Mientras que los productos más largos y más cortos estaban bien separados del pico de interés. El análisis de la horquilla de ARN mostró que el número de protones imino observados coincidía con el número de protones imino esperados de una simulación de estructura secundaria. El espectro HSQC de carbono de protones de las resonancias aromáticas del ARN mostró cuatro señales después del plegamiento.
Y solo tres señales antes de plegarse. En el representante sobre curvas de resonancia obtenidas para dos átomos de H8 diferentes y dos horquillas de ARN sintético diferentes, el G6H8 experimenta intercambio confirmacional. Mientras que el A4H8 no.

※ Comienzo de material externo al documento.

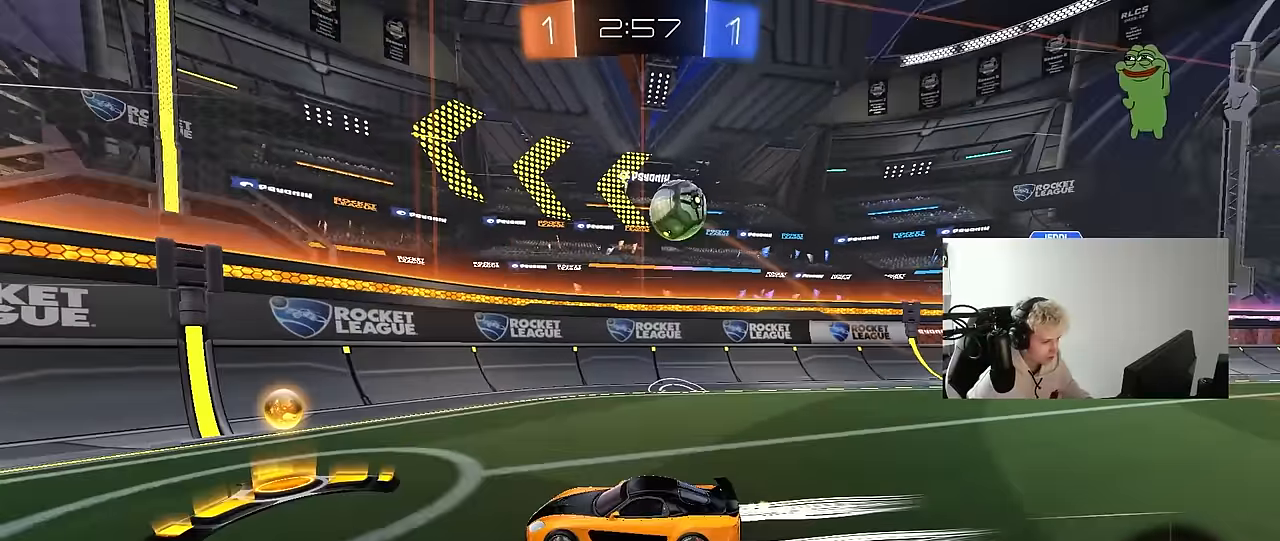
{"keys": ["d", "shift", "w"], "mouse": ["left"], "mouse_move": "still", "events": [[117, "mouse_left", "down"], [500, "shift", "down"]]}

Para G6H8, se seleccionaron las potencias de bloqueo de giro de color y se registraron los datos de resonancia fuera. En la construcción CG donde el intercambio es lento, los valores de la fila R1rho versus la gráfica offset ya mostraban una ligera asimetría de la curva, lo que indica el signo de la diferencia de desplazamiento químico delta omega. Esto se hace aún más evidente en la gráfica R2 más REX donde se elimina la contribución R1.
Por otro lado, el constructo GC experimenta un intercambio más rápido y la gráfica de valores R1rho versus offset presentó una curva más amplia donde la extracción de delta omega se vuelve menos obvia incluso en la gráfica R2 más REX. Una vez que se ha dilucidado la dinámica del ARN, los estados pueden ser caracterizados y atrapados. Estos estados atrapados pueden, por ejemplo, ser probados en ensayos biológicos.
Este método nos permite observar cambios funcionales y relevantes de emparejamiento de bases en un complejo activo de microARN miRNA, reordenamientos de asa en ARN ribosómico y estabilidad de pares de bases de protuberancias de un solo nucleótido.